Los problemas empezaron el primer día de mar: «Nos rompió un latiguillo del aceite hidráulico», indicó Joan Alberto Bragas, también marinero, quien añadió que el armador «quería que navegásemos hasta A Coruña, pero el patrón se negó y entramos en un puerto irlandés». Una vez solucionado el incidente, y de nuevo en el caladero lanzaron el aparejo y este se rompió. El propietario les ordenó, entonces, dirigirse a A Coruña. En esta ocasión, el patrón accedió a pesar de su recomendación «de dirigirse a una dársena más próxima a la zona de faena», contó Xosé Reinaldo Márquez.
Contactos y solución
La mujer del armador se puso en contacto con la empresa coruñesa Hooktone Shipping para que les gestionase la entrada en el puerto gallego, trámite que realizó sin problema. También le rogó que se hiciese cargo del buque, pero el responsable de esta sociedad, Ricardo, le comentó que para hacerlo «tenía que enviarle el dinero para pagarle a la tripulación». Pero no obtuvo respuesta, «y desde esa conversación no volví a saber nada del asunto», señaló el responsable de la sociedad. No se descarta que la decisión de enviar el barco para A Coruña sea la de evitar problemas en Irlanda y captar otra tripulación en Galicia.

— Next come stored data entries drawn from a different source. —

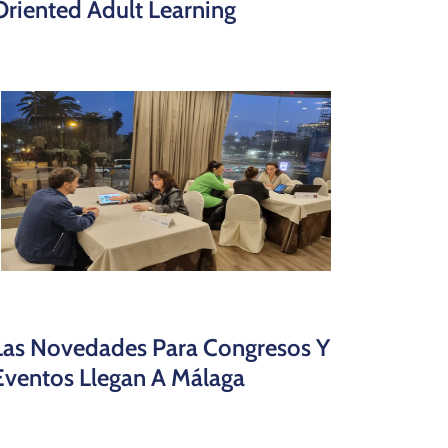
Oriented Adult Learning
Las Novedades Para Congresos Y
Eventos Llegan A Málaga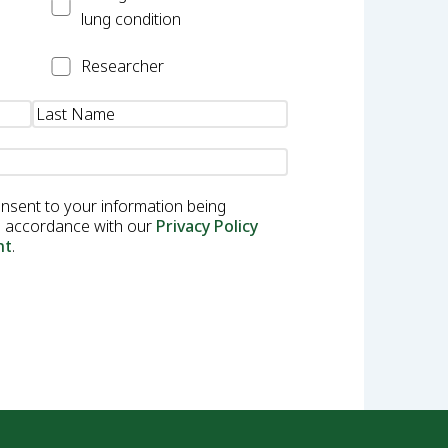
lung condition
Researcher
Researcher
onsent to your information being
in accordance with our
Privacy Policy
nt
.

Mientras tanto, José Manuel Muñiz, el presidente de la Asociación de Titulados Náuticos Pesqueros estableció contacto con el cónsul de Irlanda: «Quedei tonto. Díxome que el estaba para velar pola xente irlandesa e non para poñer contra ela». A continuación habló con el cónsul portugués en Vigo y «este falou cos tripulantes hoxe mesmo (por ayer) e vai tratar de solucionar o problema». El armador envió a última hora de ayer a una persona para informar a los marineros «que nos próximos día virá o irmán do armador para negociar con eles», dijo Muñíz.